Records from a data source
——
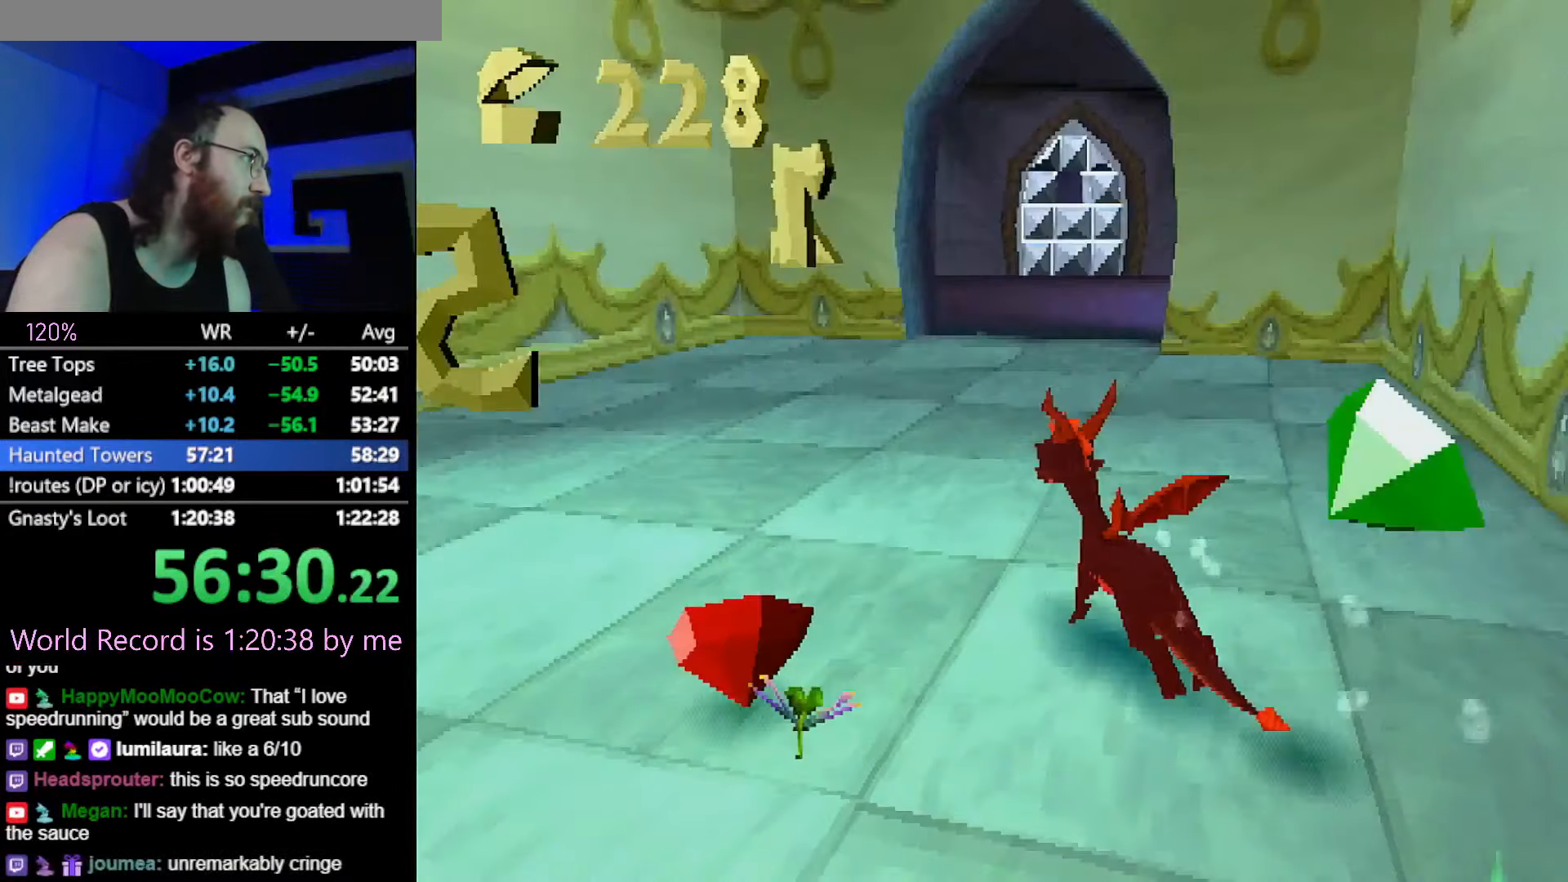
{"buttons": ["SQUARE"], "button_events": [[50, "CROSS", "down"], [150, "CROSS", "up"]]}
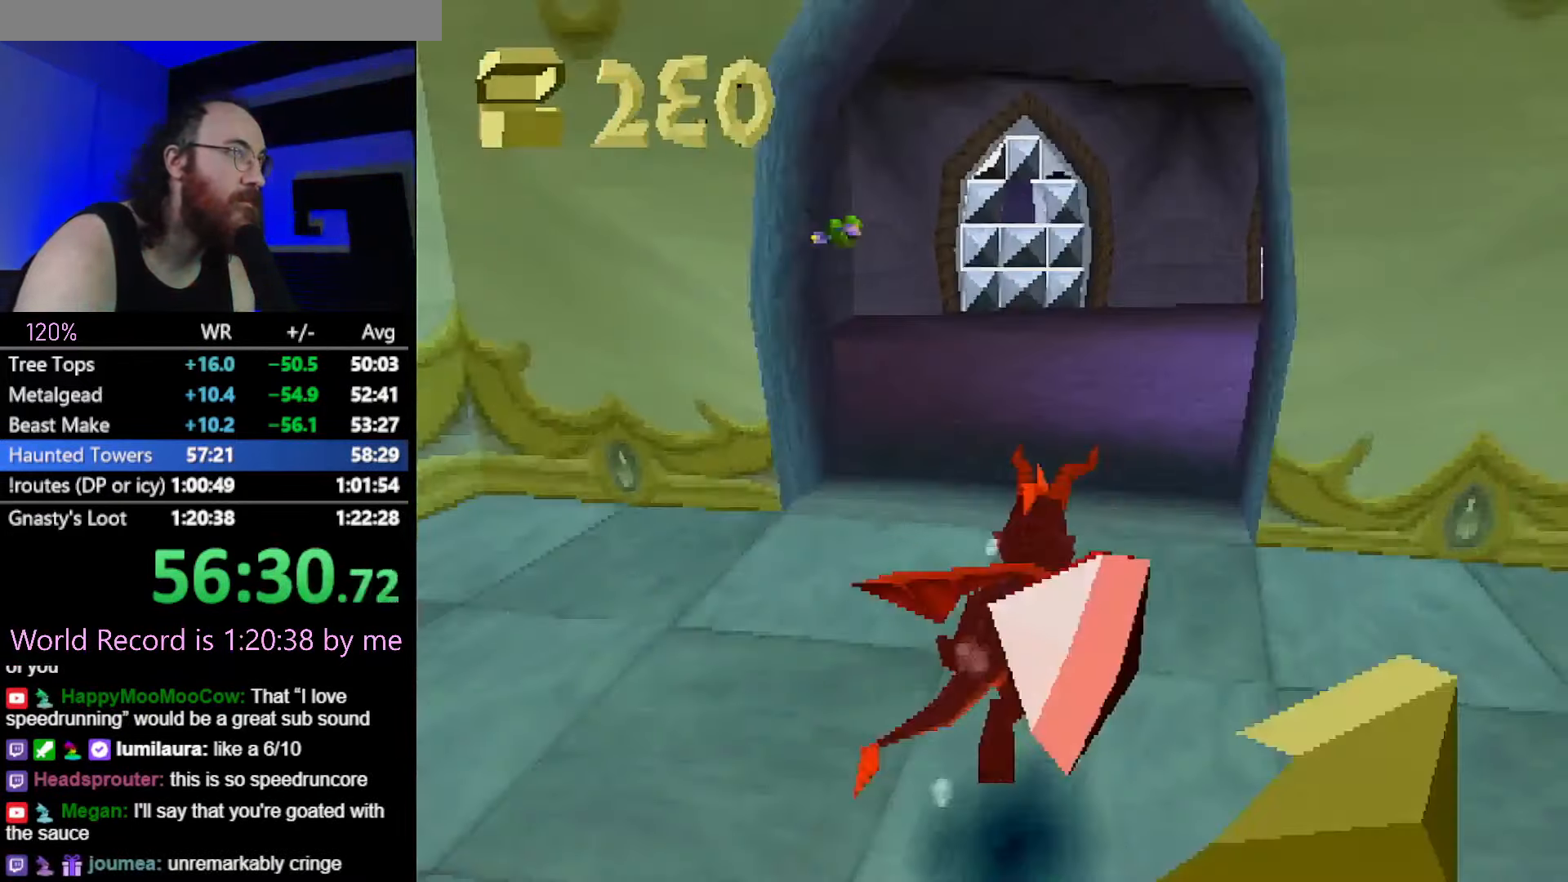
{"buttons": ["SQUARE"], "button_events": [[300, "CROSS", "down"], [434, "CROSS", "up"]]}
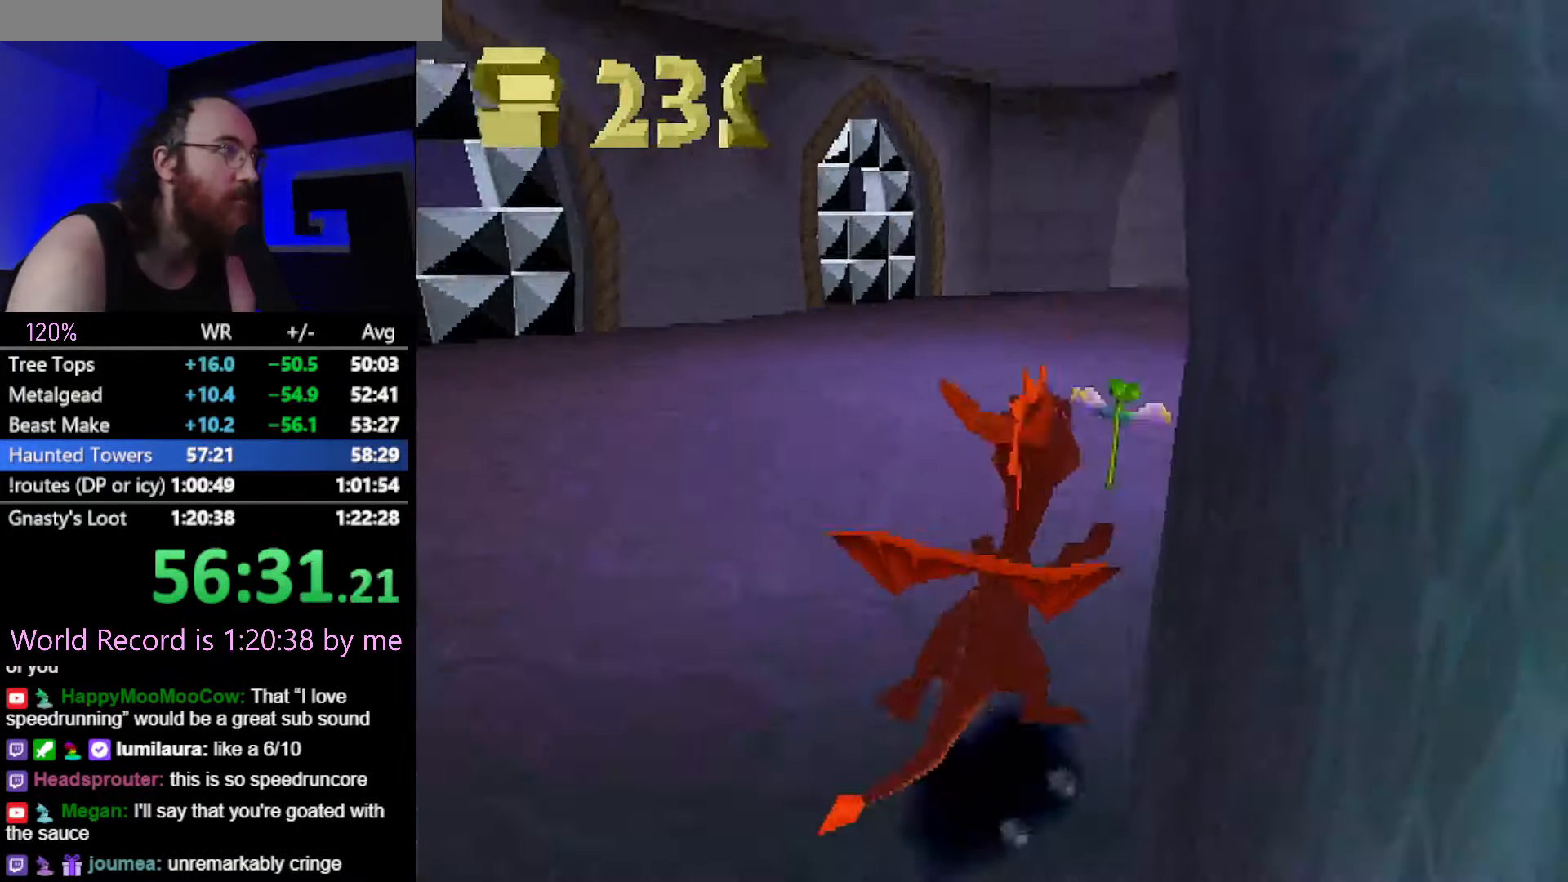
{"buttons": ["SQUARE"], "button_events": [[100, "CROSS", "down"], [184, "CROSS", "up"]]}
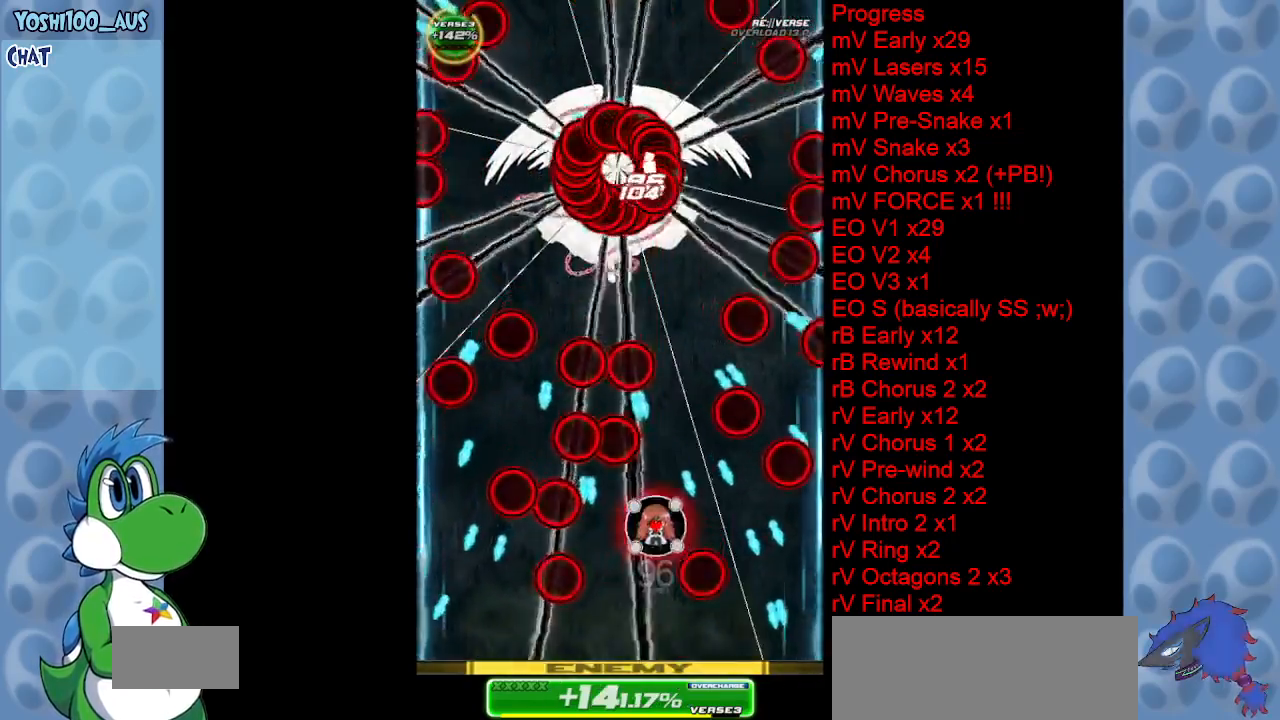
Gameplay with keyboard; each line is a JSON object with the keys held at the frame after it. "events" lists presses ("down") and releases ("up") of "c", "down", "left", "right", "up", "x" and "z" between this image and that frame as [ms after this image, input, new state], when the widget could be followed in between. No other keys are recorded. Mouse input is not recorded.
{"keys": [], "events": [[17, "right", "down"], [167, "right", "up"], [217, "x", "down"], [317, "x", "up"]]}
——
Work request: Print the lines from the beginning of the records up to and including the line containing "Gameplay with keyboard;", word for word, with no pictures.

Your response:
{"buttons": ["SQUARE"], "button_events": [[50, "CROSS", "down"], [150, "CROSS", "up"]]}
{"buttons": ["SQUARE"], "button_events": [[300, "CROSS", "down"], [434, "CROSS", "up"]]}
{"buttons": ["SQUARE"], "button_events": [[100, "CROSS", "down"], [184, "CROSS", "up"]]}
Gameplay with keyboard; each line is a JSON object with the keys held at the frame after it. "events" lists presses ("down") and releases ("up") of "c", "down", "left", "right", "up", "x" and "z" between this image and that frame as [ms after this image, input, new state], when the widget could be followed in between. No other keys are recorded. Mouse input is not recorded.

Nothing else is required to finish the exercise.